▶ [Exercise goal]: From the data quality abstract below, return verbatim the passage between "School of Nursing, University" and "3):828. doi: 10.1186/s12913-017-2660-y.", inclusive.

▶ [Page excerpt]:
——
Improving data quality across 3 sub-Saharan African countries using the Consolidated Framework for Implementation Research (CFIR): results from the African Health Initiative.

作者信息

Gimbel Sarah, Mwanza Moses, Nisingizwe Marie Paul, Michel Cathy, Hirschhorn Lisa

机构信息

School of Nursing, University of Washington, Magnuson Health Sciences Building, Box 357262, Seattle, WA, 98195-7262, USA.

Department of Global Health, University of Washington, Seattle, WA, USA.

出版信息

BMC Health Serv Res. 2017 Dec 21;17(Suppl 3):828. doi: 10.1186/s12913-017-2660-y.

Abstract

BACKGROUND

High-quality data are critical to inform, monitor and manage health programs. Over the seven-year African Health Initiative of the Doris Duke Charitable Foundation, three of the five Population Health Implementation and Training (PHIT) partnership projects in Mozambique, Rwanda, and Zambia introduced strategies to improve the quality and evaluation of routinely-collected data at the primary health care level, and stimulate its use in evidence-based decision-making. Using the Consolidated Framework for Implementation Research (CFIR) as a guide, this paper: 1) describes and categorizes data quality assessment and improvement activities of the projects, and 2) identifies core intervention components and implementation strategy adaptations introduced to improve data quality in each setting.

METHODS

The CFIR was adapted through a qualitative theme reduction process involving discussions with key informants from each project, who identified two domains and ten constructs most relevant to the study aim of describing and comparing each country's data quality assessment approach and implementation process. Data were collected on each project's data quality improvement strategies, activities implemented, and results via a semi-structured questionnaire with closed and open-ended items administered to health management information systems leads in each country, with complementary data abstraction from project reports.
——
▶ [Material supplied]:
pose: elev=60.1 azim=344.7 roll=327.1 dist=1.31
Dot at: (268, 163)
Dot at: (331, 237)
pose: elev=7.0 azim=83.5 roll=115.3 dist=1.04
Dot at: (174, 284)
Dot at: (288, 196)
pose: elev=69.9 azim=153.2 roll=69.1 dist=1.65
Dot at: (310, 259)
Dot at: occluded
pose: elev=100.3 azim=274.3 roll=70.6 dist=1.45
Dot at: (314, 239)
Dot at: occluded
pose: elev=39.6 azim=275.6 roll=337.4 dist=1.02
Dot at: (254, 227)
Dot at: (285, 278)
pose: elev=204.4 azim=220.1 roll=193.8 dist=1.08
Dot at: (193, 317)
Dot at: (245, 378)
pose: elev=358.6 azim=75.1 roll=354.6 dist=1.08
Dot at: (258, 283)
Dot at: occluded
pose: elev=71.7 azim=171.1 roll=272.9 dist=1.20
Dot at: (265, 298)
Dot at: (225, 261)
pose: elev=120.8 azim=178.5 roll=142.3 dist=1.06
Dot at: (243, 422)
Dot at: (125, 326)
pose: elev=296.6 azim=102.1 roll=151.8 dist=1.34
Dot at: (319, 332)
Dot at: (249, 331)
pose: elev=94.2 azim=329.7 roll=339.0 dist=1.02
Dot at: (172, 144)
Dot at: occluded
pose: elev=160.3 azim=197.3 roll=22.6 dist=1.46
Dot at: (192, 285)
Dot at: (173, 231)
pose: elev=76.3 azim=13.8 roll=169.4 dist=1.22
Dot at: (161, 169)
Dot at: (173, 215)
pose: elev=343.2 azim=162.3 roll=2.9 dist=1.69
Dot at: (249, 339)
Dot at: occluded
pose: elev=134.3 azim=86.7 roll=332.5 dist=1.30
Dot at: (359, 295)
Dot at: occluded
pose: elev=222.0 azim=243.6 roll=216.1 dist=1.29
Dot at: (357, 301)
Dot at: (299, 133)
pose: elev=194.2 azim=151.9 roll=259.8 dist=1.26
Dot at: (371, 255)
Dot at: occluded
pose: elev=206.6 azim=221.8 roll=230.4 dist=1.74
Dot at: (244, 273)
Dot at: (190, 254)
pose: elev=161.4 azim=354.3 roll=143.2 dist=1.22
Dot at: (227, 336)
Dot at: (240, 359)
——
▶ [Solution for this problem]:
School of Nursing, University of Washington, Magnuson Health Sciences Building, Box 357262, Seattle, WA, 98195-7262, USA.

Department of Global Health, University of Washington, Seattle, WA, USA.

出版信息

BMC Health Serv Res. 2017 Dec 21;17(Suppl 3):828. doi: 10.1186/s12913-017-2660-y.